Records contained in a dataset
^^^^^^^^^^^^^^^^

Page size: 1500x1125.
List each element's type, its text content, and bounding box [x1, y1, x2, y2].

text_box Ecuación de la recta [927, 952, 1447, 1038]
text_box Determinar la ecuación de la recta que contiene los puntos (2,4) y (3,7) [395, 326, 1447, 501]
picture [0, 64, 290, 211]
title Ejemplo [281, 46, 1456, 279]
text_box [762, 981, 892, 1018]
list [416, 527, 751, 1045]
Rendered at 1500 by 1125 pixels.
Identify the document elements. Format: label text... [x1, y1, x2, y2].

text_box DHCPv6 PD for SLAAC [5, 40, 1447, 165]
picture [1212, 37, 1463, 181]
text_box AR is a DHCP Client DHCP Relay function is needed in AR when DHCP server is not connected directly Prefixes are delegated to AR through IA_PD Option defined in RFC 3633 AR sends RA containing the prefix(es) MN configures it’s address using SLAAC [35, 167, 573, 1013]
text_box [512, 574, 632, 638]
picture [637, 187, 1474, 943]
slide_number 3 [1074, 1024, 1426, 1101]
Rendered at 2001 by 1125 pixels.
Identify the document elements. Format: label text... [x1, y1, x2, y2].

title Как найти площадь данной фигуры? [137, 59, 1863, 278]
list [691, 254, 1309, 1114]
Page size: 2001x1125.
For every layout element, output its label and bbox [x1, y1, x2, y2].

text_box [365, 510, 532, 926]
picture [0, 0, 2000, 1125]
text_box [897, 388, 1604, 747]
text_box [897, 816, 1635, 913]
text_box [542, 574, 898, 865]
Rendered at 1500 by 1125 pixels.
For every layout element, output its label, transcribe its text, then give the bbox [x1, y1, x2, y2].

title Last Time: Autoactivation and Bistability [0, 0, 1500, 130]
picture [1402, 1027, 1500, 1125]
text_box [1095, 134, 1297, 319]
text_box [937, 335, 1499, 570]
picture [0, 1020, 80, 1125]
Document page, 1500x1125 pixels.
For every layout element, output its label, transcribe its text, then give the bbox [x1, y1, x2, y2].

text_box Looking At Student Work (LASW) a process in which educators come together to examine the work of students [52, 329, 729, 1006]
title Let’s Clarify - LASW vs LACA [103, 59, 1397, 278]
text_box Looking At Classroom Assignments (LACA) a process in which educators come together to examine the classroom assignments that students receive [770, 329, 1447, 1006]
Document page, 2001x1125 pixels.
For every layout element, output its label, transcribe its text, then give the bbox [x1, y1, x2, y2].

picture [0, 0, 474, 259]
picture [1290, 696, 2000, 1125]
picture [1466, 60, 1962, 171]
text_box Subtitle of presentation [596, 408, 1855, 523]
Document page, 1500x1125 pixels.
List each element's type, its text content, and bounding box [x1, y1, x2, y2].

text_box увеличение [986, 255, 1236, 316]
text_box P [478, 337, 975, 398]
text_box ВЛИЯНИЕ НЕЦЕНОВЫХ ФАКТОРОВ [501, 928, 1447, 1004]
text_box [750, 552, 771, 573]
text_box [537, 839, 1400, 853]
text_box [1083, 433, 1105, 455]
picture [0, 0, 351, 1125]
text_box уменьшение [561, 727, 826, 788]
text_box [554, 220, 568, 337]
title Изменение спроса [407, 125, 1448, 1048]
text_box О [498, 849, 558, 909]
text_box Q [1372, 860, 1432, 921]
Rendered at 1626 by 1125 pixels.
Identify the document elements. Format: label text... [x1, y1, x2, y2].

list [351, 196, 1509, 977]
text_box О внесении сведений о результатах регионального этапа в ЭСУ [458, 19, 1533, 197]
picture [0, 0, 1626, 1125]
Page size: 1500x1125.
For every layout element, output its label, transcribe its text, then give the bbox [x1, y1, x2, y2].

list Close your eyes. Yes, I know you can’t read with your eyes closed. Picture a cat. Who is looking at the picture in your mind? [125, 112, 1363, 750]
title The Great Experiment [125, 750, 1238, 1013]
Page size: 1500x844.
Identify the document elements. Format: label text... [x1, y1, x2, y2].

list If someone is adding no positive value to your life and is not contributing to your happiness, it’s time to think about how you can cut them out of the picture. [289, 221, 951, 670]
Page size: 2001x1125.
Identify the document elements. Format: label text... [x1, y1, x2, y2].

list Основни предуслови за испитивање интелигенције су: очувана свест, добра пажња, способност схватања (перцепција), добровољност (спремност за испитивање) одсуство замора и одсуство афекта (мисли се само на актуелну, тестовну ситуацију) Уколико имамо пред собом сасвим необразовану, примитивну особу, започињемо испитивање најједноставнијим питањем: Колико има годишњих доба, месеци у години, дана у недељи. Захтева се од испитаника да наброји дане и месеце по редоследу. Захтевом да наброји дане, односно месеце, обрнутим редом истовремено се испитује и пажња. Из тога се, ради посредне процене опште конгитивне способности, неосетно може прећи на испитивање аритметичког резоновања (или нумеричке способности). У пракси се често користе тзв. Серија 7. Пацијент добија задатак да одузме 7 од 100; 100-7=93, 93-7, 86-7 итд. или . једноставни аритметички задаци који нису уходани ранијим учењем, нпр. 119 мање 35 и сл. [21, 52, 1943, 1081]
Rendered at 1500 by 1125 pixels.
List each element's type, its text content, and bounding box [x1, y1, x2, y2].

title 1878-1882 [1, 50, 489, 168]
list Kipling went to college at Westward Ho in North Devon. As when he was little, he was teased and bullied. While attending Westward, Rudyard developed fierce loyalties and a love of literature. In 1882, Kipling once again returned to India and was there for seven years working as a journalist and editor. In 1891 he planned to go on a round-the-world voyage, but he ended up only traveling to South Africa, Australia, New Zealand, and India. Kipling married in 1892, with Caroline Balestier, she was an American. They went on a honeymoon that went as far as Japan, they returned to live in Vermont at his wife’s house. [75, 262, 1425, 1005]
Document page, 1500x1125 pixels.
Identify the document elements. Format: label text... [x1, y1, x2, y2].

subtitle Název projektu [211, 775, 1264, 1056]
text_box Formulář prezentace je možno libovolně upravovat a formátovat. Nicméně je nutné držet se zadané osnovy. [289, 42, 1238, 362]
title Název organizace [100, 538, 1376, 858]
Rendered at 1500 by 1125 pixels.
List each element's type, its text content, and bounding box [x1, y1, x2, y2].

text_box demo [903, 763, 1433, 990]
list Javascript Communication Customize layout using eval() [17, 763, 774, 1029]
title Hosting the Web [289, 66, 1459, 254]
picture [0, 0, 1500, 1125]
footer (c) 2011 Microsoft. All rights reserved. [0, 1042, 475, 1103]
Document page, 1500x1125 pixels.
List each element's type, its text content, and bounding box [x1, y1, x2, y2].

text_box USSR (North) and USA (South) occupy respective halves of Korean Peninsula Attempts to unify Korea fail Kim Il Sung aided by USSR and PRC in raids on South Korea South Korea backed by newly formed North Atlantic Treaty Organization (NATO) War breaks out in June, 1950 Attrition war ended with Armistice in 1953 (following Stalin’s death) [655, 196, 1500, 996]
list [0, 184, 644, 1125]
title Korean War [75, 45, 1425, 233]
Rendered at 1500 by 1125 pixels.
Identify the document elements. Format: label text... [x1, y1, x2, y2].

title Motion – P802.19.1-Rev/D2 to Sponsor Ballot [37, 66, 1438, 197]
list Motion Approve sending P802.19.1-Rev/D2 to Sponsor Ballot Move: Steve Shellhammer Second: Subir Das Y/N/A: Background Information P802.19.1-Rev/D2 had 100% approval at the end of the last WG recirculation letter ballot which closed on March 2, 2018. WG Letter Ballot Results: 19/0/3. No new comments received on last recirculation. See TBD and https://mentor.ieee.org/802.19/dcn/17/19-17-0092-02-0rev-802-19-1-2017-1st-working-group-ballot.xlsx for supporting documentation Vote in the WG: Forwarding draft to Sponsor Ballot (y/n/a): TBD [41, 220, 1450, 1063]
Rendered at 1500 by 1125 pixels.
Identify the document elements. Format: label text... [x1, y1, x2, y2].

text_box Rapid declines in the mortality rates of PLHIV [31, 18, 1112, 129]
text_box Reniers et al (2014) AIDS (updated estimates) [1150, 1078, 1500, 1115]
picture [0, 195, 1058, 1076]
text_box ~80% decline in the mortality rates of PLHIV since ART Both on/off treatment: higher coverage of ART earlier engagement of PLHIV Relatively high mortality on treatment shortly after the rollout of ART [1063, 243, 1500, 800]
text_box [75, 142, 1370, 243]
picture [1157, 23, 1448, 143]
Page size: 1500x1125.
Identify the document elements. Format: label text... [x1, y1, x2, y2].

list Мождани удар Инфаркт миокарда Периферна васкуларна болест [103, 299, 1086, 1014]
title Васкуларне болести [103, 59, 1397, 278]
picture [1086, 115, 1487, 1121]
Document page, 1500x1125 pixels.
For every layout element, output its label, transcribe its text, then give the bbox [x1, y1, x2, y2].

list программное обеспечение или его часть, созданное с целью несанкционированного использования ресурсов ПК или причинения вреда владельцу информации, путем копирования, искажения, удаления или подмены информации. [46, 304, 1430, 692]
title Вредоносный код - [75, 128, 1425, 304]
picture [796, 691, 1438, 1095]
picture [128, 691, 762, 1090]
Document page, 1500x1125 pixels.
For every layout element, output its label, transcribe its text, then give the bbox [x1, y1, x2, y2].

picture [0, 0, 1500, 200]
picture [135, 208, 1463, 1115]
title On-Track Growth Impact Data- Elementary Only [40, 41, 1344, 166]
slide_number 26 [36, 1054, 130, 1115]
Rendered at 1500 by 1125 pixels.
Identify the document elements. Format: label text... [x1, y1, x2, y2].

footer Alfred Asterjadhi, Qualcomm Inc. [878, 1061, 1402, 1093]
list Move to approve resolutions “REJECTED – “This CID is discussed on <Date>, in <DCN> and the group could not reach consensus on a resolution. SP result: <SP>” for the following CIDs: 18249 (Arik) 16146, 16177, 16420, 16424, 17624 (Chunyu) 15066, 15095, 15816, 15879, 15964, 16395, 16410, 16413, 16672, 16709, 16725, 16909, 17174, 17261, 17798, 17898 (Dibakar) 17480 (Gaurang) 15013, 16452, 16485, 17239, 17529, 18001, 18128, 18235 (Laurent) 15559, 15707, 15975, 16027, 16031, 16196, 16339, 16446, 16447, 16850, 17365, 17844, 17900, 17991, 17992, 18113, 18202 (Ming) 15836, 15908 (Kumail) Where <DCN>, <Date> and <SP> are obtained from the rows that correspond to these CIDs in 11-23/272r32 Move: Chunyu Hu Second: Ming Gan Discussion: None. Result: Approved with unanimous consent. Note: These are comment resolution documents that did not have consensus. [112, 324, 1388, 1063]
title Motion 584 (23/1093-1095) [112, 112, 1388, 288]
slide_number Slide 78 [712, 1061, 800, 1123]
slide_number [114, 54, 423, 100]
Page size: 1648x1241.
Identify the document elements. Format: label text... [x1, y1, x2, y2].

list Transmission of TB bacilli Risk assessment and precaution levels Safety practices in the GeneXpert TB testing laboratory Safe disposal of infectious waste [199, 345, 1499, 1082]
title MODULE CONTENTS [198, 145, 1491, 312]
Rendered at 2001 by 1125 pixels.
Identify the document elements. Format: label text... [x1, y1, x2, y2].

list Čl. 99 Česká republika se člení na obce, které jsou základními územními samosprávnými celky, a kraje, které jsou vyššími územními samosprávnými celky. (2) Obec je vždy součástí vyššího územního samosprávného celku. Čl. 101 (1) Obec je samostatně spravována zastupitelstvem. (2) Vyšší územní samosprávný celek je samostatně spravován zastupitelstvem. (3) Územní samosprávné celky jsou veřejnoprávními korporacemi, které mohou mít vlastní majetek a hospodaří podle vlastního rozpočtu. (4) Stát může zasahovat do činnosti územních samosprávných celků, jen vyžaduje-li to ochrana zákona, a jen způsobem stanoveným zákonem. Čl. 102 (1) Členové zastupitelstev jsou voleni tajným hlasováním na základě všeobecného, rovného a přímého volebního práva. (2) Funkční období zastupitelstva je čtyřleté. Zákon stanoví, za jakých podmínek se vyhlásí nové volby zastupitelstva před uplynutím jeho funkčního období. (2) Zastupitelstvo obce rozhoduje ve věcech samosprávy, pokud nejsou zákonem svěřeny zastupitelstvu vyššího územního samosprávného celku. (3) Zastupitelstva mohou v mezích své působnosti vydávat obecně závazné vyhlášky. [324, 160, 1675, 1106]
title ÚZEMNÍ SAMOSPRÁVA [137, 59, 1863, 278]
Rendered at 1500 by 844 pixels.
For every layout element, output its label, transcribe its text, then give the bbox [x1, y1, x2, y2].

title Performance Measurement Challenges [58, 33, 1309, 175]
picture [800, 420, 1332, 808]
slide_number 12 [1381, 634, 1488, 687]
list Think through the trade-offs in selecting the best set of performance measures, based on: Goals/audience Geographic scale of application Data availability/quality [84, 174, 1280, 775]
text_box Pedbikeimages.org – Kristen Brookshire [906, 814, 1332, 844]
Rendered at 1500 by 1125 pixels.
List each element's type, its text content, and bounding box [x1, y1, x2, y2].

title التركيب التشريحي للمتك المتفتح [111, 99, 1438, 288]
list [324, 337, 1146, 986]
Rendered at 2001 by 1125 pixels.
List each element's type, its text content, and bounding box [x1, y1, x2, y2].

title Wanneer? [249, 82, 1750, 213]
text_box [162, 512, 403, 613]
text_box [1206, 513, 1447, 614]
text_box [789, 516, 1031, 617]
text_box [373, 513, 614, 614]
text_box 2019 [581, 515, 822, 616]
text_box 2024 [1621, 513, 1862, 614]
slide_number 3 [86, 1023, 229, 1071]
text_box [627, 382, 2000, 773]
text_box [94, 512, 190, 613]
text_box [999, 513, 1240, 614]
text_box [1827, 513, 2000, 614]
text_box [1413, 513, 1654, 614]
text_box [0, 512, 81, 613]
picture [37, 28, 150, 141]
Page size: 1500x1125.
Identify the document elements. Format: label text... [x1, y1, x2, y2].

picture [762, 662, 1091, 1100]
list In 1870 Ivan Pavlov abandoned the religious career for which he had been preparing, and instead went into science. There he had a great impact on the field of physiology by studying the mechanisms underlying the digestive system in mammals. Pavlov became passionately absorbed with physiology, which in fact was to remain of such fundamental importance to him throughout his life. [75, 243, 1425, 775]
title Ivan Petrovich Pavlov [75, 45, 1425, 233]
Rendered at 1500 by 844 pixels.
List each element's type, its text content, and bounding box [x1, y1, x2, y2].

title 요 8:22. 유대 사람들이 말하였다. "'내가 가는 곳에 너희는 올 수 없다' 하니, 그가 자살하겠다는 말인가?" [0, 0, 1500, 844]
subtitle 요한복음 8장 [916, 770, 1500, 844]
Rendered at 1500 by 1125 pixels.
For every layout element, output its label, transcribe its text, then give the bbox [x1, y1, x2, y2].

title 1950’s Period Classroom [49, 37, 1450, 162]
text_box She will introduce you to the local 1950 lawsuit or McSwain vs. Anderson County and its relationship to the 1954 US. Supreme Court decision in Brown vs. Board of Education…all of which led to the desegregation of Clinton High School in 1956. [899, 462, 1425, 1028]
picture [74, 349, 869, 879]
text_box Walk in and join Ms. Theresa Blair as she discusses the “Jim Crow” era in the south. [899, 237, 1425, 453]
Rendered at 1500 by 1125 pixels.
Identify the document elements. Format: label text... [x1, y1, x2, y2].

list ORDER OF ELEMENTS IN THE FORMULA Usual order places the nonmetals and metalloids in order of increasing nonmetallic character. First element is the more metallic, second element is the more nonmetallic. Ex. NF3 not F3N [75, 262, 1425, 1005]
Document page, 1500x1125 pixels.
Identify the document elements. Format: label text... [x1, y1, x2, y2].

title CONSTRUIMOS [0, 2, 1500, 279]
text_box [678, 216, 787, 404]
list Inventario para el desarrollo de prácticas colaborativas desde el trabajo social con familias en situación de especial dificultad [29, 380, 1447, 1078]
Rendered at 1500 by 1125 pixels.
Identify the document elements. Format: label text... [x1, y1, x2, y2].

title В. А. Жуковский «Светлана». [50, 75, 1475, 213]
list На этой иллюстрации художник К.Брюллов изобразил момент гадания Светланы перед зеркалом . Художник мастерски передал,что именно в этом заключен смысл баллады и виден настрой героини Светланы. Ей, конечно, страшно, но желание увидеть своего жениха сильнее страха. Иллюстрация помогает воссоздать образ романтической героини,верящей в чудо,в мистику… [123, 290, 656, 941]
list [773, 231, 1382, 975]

^^^^^^^^^^^^^^^^

• WORK INSTRUCTION: Quote the records from their first line to the line with "list [416, 527, 751, 1045]", inclusive, without adding or dropping anything.

• ANSWER SPACE:
Page size: 1500x1125.
List each element's type, its text content, and bounding box [x1, y1, x2, y2].

text_box Ecuación de la recta [927, 952, 1447, 1038]
text_box Determinar la ecuación de la recta que contiene los puntos (2,4) y (3,7) [395, 326, 1447, 501]
picture [0, 64, 290, 211]
title Ejemplo [281, 46, 1456, 279]
text_box [762, 981, 892, 1018]
list [416, 527, 751, 1045]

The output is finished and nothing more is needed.